In generale traspare tuttavia, come nel testo che segue, una vita di relazione basata sulle buone maniere e soprattutto su codici di comportamento che tengono in gran conto il rispetto dovuto ai personaggi di rango, Nello specifico la persona di rango alla quale il Severini si rivolge per ottenere aiuto e chiarire il malinteso è uno dei signori più influenti della comunità altavillese, il defunto Senatore Giuseppe Capone, zio dei fratelli Lamberto e Italico, personaggio politico di riferimento sia per la comunità altavillese che di quella della vicina Arpaise.
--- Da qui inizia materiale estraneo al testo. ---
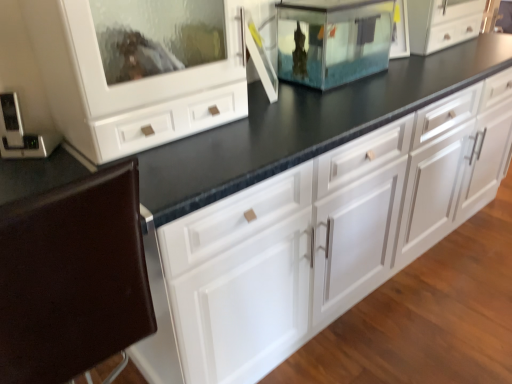
Question: Is the depth of transparent glass fish tank at center, the 2th appliance when ordered from left to right, greater than that of white glossy cabinet at center?

Choices:
 (A) yes
 (B) no

Answer: (A)

Question: Can you confirm if transparent glass fish tank at center, the 1th appliance viewed from the back, is thinner than white glossy cabinet at center?

Choices:
 (A) yes
 (B) no

Answer: (A)

Question: Is white glossy cabinet at center at the back of transparent glass fish tank at center, which ranks as the second appliance in bottom-to-top order?

Choices:
 (A) no
 (B) yes

Answer: (A)

Question: From the image's perspective, would you say transparent glass fish tank at center, which ranks as the second appliance in bottom-to-top order, is shown under white glossy cabinet at center?

Choices:
 (A) yes
 (B) no

Answer: (B)

Question: Can you confirm if transparent glass fish tank at center, the 1th appliance viewed from the back, is positioned to the left of white glossy cabinet at center?

Choices:
 (A) no
 (B) yes

Answer: (B)

Question: Is transparent glass fish tank at center, arranged as the 1th appliance when viewed from the right, located outside white glossy cabinet at center?

Choices:
 (A) yes
 (B) no

Answer: (A)

Question: Does metallic silver thermostat at left, the 1th appliance in the front-to-back sequence, come behind transparent glass fish tank at center, which ranks as the second appliance in bottom-to-top order?

Choices:
 (A) yes
 (B) no

Answer: (B)

Question: Does metallic silver thermostat at left, the second appliance viewed from the top, have a greater height compared to transparent glass fish tank at center, acting as the 2th appliance starting from the front?

Choices:
 (A) no
 (B) yes

Answer: (A)

Question: From the image's perspective, does metallic silver thermostat at left, the second appliance viewed from the top, appear higher than transparent glass fish tank at center, the 2th appliance when ordered from left to right?

Choices:
 (A) no
 (B) yes

Answer: (A)

Question: Is metallic silver thermostat at left, the second appliance in the back-to-front sequence, to the left of transparent glass fish tank at center, the 1th appliance viewed from the back, from the viewer's perspective?

Choices:
 (A) no
 (B) yes

Answer: (B)

Question: Considering the relative sizes of metallic silver thermostat at left, the second appliance in the back-to-front sequence, and transparent glass fish tank at center, acting as the 2th appliance starting from the front, in the image provided, is metallic silver thermostat at left, the second appliance in the back-to-front sequence, smaller than transparent glass fish tank at center, acting as the 2th appliance starting from the front,?

Choices:
 (A) no
 (B) yes

Answer: (B)

Question: From a real-world perspective, is metallic silver thermostat at left, marked as the 2th appliance in a right-to-left arrangement, physically above transparent glass fish tank at center, which ranks as the first appliance in top-to-bottom order?

Choices:
 (A) yes
 (B) no

Answer: (B)

Question: From a real-world perspective, is brown leather chair at lower left positioned under metallic silver thermostat at left, which appears as the 1th appliance when ordered from the bottom, based on gravity?

Choices:
 (A) no
 (B) yes

Answer: (B)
Al Senatore Giuseppe Capone il Severini fa quindi ricorso ( ! ) affinché si degni andare in sogno e spiegare ai nipoti Lamberto e Italico le buone intenzioni del figlio Michele, autore dell’articolo, e ottenere così il ristabilirsi dei vecchi rapporti di stima e di rispetto reciproco, consapevole che il pericolo è la barbarie delle relazioni, la violenza dei rapporti, l’immiserimento e la scomparsa del senso ultimo dell’essere stati buoni amici.

Aldilà di tutte le possibili considerazioni, lo scritto che segue ci rende testimonianza di un fenomeno intorno al quale desideriamo richiamare l’attenzione del nostro lettore e cioè il perdurare di quell’antico sentimento che, soprattutto nelle piccole realtà del meridione, lega i vivi con i defunti, un sentimento a tal punto radicato da essere capace di condizionare, intervenire e interagire nella vita materiale degli individui o addirittura trovare giustificazione nelle aule dei tribunali così come avvenne ad Altavilla nel 1905 quando alcuni inquilini, chiamati in giudizio per mancato pagamento del canone, giustificarono l’accaduto per la presenza degli spiriti che infestavano la loro abitazione.
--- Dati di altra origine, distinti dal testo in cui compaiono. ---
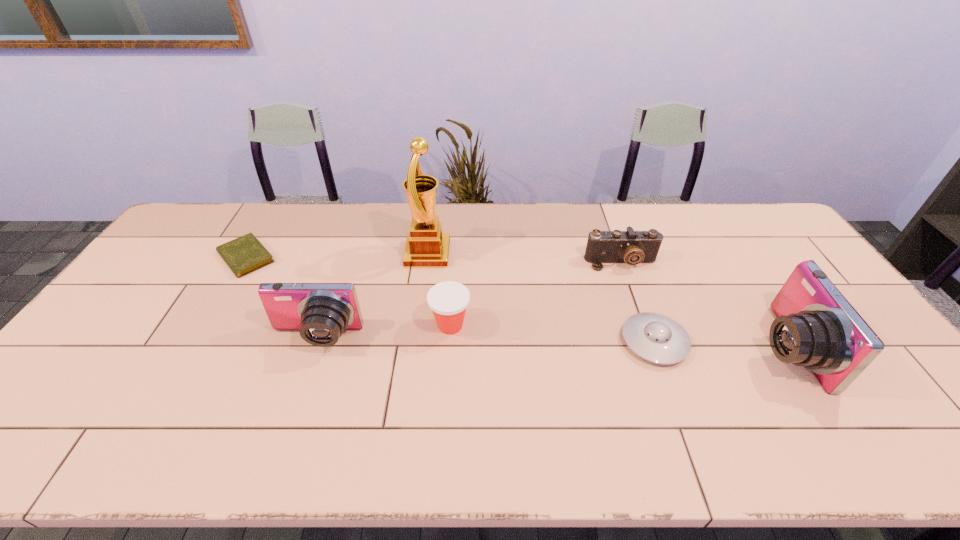
Find the location of a particular element. This screenshot has height=540, width=960. diary at the far edge is located at coordinates (243, 255).

The width and height of the screenshot is (960, 540). Find the location of `award that is at the far edge`. award that is at the far edge is located at coordinates (426, 246).

Image resolution: width=960 pixels, height=540 pixels. Find the location of `object that is at the near edge`. object that is at the near edge is located at coordinates (816, 327).

Find the location of a particular element. The height and width of the screenshot is (540, 960). vacant region at the far edge of the desktop is located at coordinates (663, 235).

Find the location of a particular element. The height and width of the screenshot is (540, 960). vacant space at the near edge of the desktop is located at coordinates (374, 414).

Where is `vacant space at the right edge of the desktop`? vacant space at the right edge of the desktop is located at coordinates (871, 377).

Where is `vacant space at the far left corner`? vacant space at the far left corner is located at coordinates pyautogui.click(x=179, y=240).

Where is `blank region between the sixth tallest object and the Dixie cup`? The image size is (960, 540). blank region between the sixth tallest object and the Dixie cup is located at coordinates (552, 333).

At what (x,y) coordinates should I click in order to perform the action: click on free area in between the shortest camera and the Dixie cup. Please return your answer as a coordinate pair (x, y). Image resolution: width=960 pixels, height=540 pixels. Looking at the image, I should click on (536, 294).

You are a GUI agent. You are given a task and a screenshot of the screen. Output one action in this format:
    pyautogui.click(x=<x>, y=<y>)
    Task: Click on the blank region between the Dixie cup and the saucer
    The width and height of the screenshot is (960, 540).
    Given the screenshot: What is the action you would take?
    pyautogui.click(x=552, y=333)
Nel nostro caso, il Severini arriva addirittura al paradosso di chiedere al defunto Senatore di tenerlo informato - sempre in sogno - circa l’esito dell’incontro che egli avrà con i nipoti offesi.

Divertente e simpatico è il testo che riportiamo ma, soprattutto, è la testimonianza di una mentalità e di certe credenze ancora vive soltanto un secolo fa !

RICORSO

“   Al già Senatore del Regno d'Italia CAPONE Avv. Giuseppe per la brutale aggressione del nipote Lamberto ".

   Non sempre è paura, non sempre è viltà se non si reagisce con la violenza alla violenza, se si comprime il proprio dolore e con animo turbato, ma tranquillo e sereno, si soffre una immeritata mortificazione, una ingiuria pubblica, fatta a me ed a mio figlio, da un discendente di Giuseppe Capone, già Senatore del Regno d’Italia fin dal 1861.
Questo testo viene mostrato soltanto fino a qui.